Take the most typically 1970s soundtrack and dark drama vibes and mix it with a bizarre and deliberately frustrating classic Australian urban legend – that’s Picnic At Hanging Rock. As dated a film it may appear, and as endlessly frustrating as its story may be, it is a very competent and deeply unsettling watch throughout, albeit not one that you’ll really have all that much fun with.
Let me explain. This film is based on a novel in which the author was deliberately ambiguous about whether the events that took place were real or not, creating a deeper sense of mystery and darkness around them. The film reinforces that idea, and makes for a very peculiar watch as you’re led to believe that what you’re watching did actually happen, something that makes the mystery of the girls’ disappearance all the more powerful and impacting.
What’s more is that the way in which the story is laid out following the disappearance is deliberately set up to be frustrating and tense. The characters endlessly struggle to explain what happened on that day at Hanging Rock, and that frustration turns to very dark drama as bad things begin to happen to all the girls and women who were left behind too.
Now, that’s the part of the film that felt like a bit of a mixed bag for me. On the one hand, one or two major characters have a little bit more depth to them, not only offering drama with regards to the earlier disappearance, but bringing in some more complex themes relating to repressed sexuality and femininity, which was interesting to see.
On the other, a story that’s deliberately set up to be frustrating ends up being a rather frustrating watch. While it doesn’t deserve to lose out for achieving its objective, I can’t say that I ever felt wholly engrossed by the story and mystery at hand, meaning that the frustration felt by the characters in not being able to solve it translated to my own frustration in the story not being able to move along.
That’s why Picnic At Hanging Rock won’t be a film to sit back and enjoy with friends like other urban legend-based movies. It’s a great story, but the way that it’s set up isn’t optimum for full intrigue and more, which is what frustrated me the most.

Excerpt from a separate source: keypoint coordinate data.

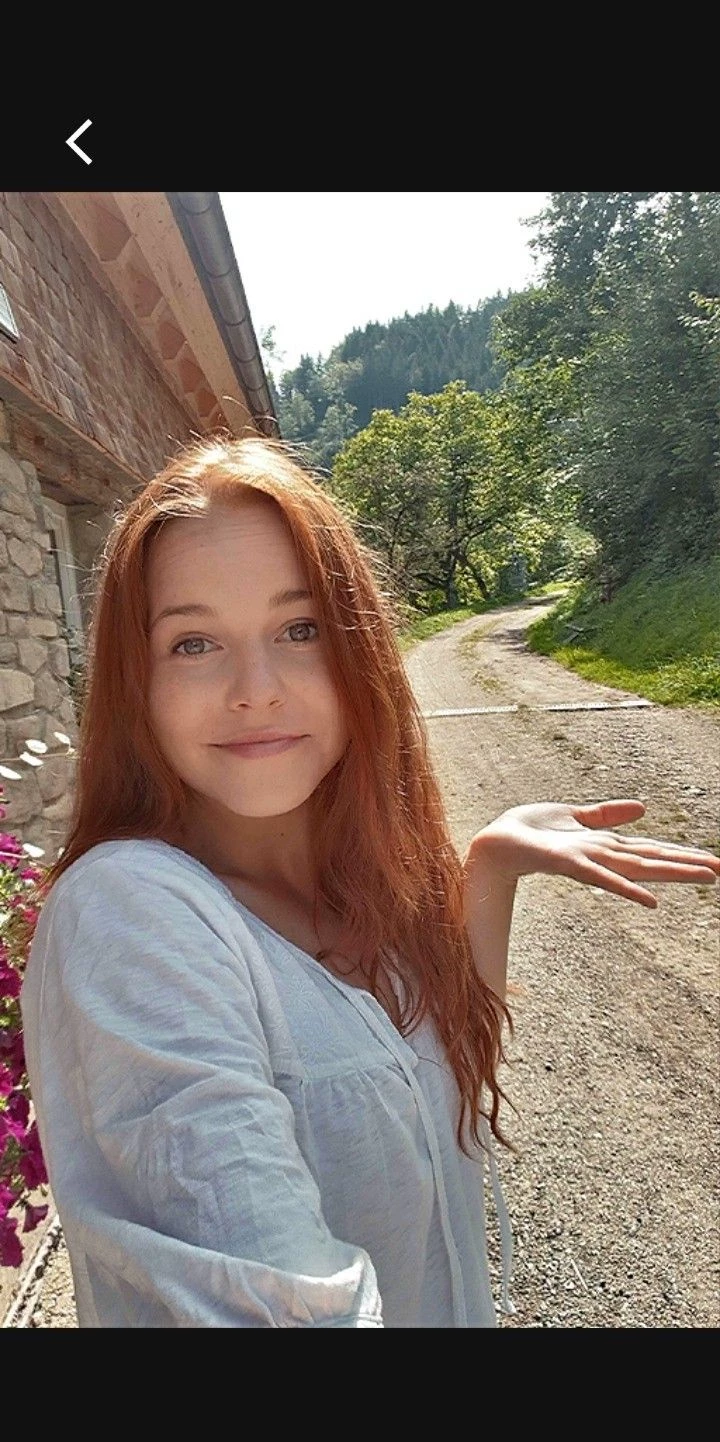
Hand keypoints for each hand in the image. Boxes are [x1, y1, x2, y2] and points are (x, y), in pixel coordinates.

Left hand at [467, 799, 719, 908]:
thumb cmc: (531, 830)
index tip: (713, 861)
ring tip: (704, 877)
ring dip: (670, 873)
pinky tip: (651, 900)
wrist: (496, 840)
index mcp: (605, 846)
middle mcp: (602, 856)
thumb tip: (643, 809)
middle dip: (686, 866)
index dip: (681, 854)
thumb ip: (607, 814)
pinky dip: (626, 888)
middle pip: (651, 860)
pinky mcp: (568, 863)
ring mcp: (588, 862)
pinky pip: (601, 878)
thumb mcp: (576, 815)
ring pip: (636, 868)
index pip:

However, the one thing about the film that did really grab me was the deeply unsettling atmosphere. From beginning to end, there’s a very heavy, almost oppressively unnerving atmosphere surrounding everything that’s going on, emphasised by the overbearing (and very stereotypically 70s) soundtrack combining pan flutes and space-age organ sounds.
As a result, Picnic At Hanging Rock fully achieves its aim of making you feel rather uncomfortable and a little scared, and the fact that there is seemingly no explanation as to why some of the events occur makes it all the more unsettling, which I thought was brilliant to see. The same may not be fully replicated in the way the film’s story unfolds, which makes it an unfortunately frustrating and less-than enthralling watch, so that’s why I’m giving Picnic At Hanging Rock a 6.8 overall.